Rohstoffpreise geraten durch den Iran-Krieg massiv unter Druck
Auf den globalen Rohstoffmärkten haben der Krieg im Iran und die Blockade der Straße von Hormus einen historischen Schock ausgelöst. Nach Einschätzung von Marktbeobachtern handelt es sich um den bislang größten Ausfall beim Angebot von Öl und Ölprodukten. Die Folgen treffen nicht nur den Energiemarkt. Auch Metalle, Gold, Gas und Düngemittel geraten unter Druck. Das berichten unsere Kollegen von Finance.si.

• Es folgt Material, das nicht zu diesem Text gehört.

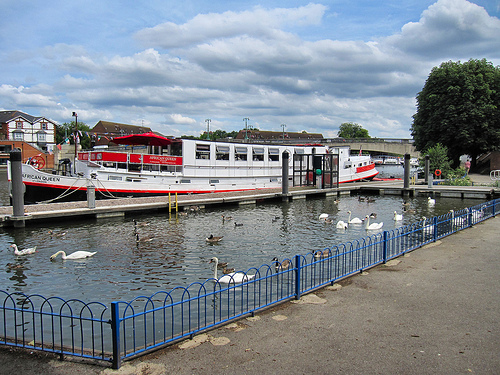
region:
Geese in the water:
[280, 212, 395, 243]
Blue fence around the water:
[148, 299, 213, 335]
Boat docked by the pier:
[10, 121, 402, 209]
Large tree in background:
[419, 37, 491, 138]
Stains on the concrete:
[235, 281, 360, 363]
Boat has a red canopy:
[85, 123, 177, 155]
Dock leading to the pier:
[355, 160, 495, 195]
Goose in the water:
[184, 225, 230, 247]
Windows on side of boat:
[161, 125, 338, 188]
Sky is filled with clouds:
[108, 24, 353, 139]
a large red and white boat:
[9, 120, 383, 198]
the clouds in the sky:
[13, 6, 467, 125]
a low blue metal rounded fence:
[2, 219, 428, 364]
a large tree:
[402, 57, 497, 171]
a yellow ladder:
[164, 191, 184, 218]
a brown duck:
[204, 232, 222, 244]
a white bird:
[205, 252, 250, 285]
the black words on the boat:
[21, 170, 64, 185]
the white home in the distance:
[3, 105, 60, 155]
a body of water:
[2, 193, 457, 315]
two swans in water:
[8, 240, 101, 271]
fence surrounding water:
[3, 267, 205, 362]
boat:
[12, 110, 378, 211]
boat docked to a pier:
[3, 124, 380, 216]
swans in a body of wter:
[0, 192, 380, 274]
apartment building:
[3, 96, 59, 142]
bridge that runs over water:
[340, 126, 425, 161]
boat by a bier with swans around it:
[7, 98, 492, 338]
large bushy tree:
[415, 68, 496, 173]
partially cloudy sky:
[106, 70, 341, 117]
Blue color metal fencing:
[105, 245, 360, 323]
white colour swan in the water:
[50, 247, 114, 267]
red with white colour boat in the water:
[0, 126, 403, 223]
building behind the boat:
[3, 108, 64, 145]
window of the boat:
[193, 136, 345, 163]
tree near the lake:
[403, 73, 493, 176]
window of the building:
[36, 129, 49, 141]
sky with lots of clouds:
[148, 45, 375, 109]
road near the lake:
[275, 310, 472, 347]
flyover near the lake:
[201, 128, 418, 154]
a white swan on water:
[9, 242, 39, 256]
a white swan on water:
[206, 255, 253, 284]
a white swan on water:
[335, 220, 348, 229]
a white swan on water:
[345, 210, 363, 225]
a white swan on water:
[361, 212, 384, 232]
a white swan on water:
[390, 208, 403, 222]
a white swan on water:
[419, 215, 434, 232]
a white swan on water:
[425, 193, 437, 205]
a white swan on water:
[446, 207, 464, 223]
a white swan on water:
[471, 202, 488, 218]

Ein optimistisches Szenario geht davon aus, dass die Rohstoffpreise in diesem Jahr im Durchschnitt um 16 Prozent steigen. Deutlich schlechtere Szenarien würden eine mehrfach höhere Teuerung bedeuten. Entscheidend ist nun, wie schnell sich der Handel durch die Straße von Hormus normalisiert und ob die militärischen Schäden an Energie- und Transportinfrastruktur begrenzt bleiben. Nach Einschätzung der Weltbank könnten die aktuellen Störungen im Rohstoffhandel bis Ende Mai enden. Der Schiffsverkehr durch die Straße von Hormus würde sich dann bis Oktober schrittweise wieder dem Vorkriegsniveau annähern. In diesem Fall würden die durchschnittlichen Rohstoffpreise 2026 um 16 Prozent steigen. Der Energieindex läge 24 Prozent höher. Der Preis für Brent-Öl würde im Jahresdurchschnitt bei rund 74 Euro je Barrel liegen. Das wäre der erste jährliche Anstieg seit 2022. Die Preise lägen zugleich etwa 25 Prozent höher, als noch im Januar 2026 erwartet wurde.

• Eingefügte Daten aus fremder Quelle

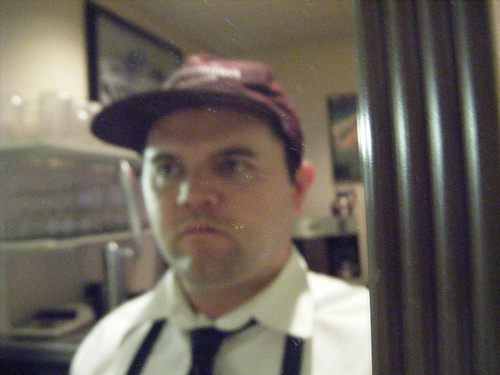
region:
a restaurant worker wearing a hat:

Ein deutlich schlechteres Szenario bleibt nicht unrealistisch. Sollten sich die Kämpfe bis zu den US-Kongresswahlen oder bis zum Jahresende hinziehen, könnten die Rohstoffpreise erheblich stärker steigen. Einige Analysten gehen davon aus, dass eines der wichtigen Ziele Irans darin liegen könnte, die Partei von Donald Trump bei den Wahlen im November ihre Mehrheit im Kongress verlieren zu lassen.
Die Weltbank nennt zwei negative Szenarien. Im ersten Fall zieht sich der Krieg ohne zusätzliche größere Infrastrukturschäden hin. Im zweiten, besonders schweren Fall kommt es zu erheblichen weiteren Schäden. Im ersten Szenario läge der durchschnittliche Brent-Preis bei rund 82 Euro je Barrel, im zweiten bei rund 99 Euro.
Wie stark die Rohstoffpreise insgesamt in diesen beiden Fällen steigen würden, berechnet die Weltbank nicht. Eine mechanische Fortschreibung, bei der Energieträger etwa zwei Drittel der Rohstoffpreise bestimmen, deutet jedoch auf einen durchschnittlichen Anstieg von 23 bis 40 Prozent hin. Damit könnten sich auch die Weltbank-Prognosen für andere Rohstoffe als zu optimistisch erweisen.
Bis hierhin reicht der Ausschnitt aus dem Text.